RECORDS SHOWN: Begin
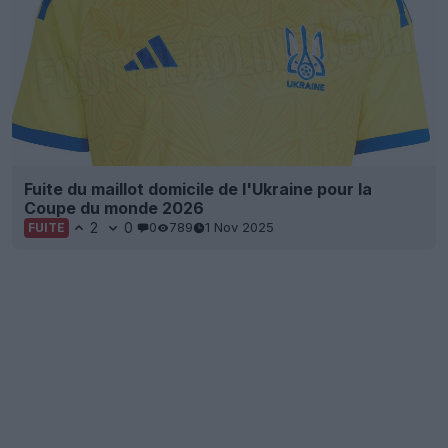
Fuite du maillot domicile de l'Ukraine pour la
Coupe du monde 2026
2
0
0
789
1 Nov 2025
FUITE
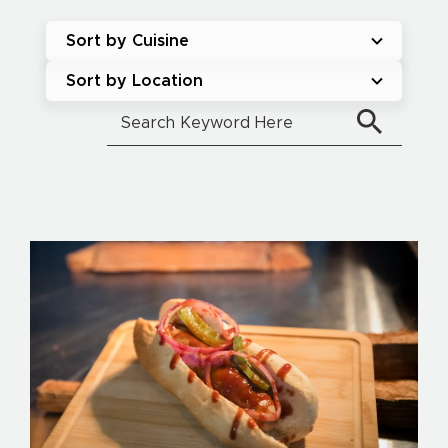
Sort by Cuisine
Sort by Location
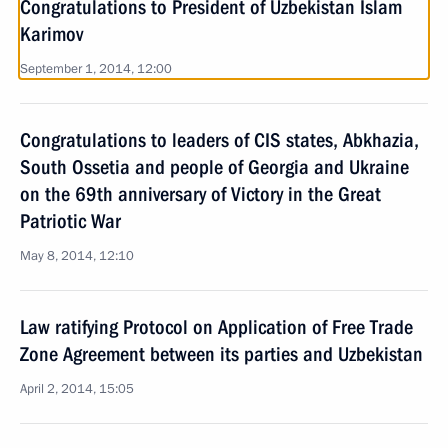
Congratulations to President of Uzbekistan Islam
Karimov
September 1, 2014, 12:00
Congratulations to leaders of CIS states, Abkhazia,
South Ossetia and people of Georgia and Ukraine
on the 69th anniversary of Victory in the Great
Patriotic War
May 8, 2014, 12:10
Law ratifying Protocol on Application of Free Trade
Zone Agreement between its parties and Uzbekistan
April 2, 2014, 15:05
RECORDS SHOWN: End
RECORDS SHOWN: Begin
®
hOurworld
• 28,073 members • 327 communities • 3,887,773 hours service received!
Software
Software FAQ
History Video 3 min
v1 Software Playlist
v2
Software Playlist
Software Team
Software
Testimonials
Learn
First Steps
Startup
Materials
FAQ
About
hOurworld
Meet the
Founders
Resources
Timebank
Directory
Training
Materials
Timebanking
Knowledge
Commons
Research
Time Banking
RECORDS SHOWN: End
- INSTRUCTIONS FOR THE TASK
Transcribe the lines in the records above, from the line containing "Fuite du maillot" up to and including the line containing "Sort by Location". Omit the pictures from your answer.

- PROBLEM SOLUTION
Fuite du maillot domicile de l'Ukraine pour la
Coupe du monde 2026
2
0
0
789
1 Nov 2025
FUITE
Sort by Cuisine
Sort by Location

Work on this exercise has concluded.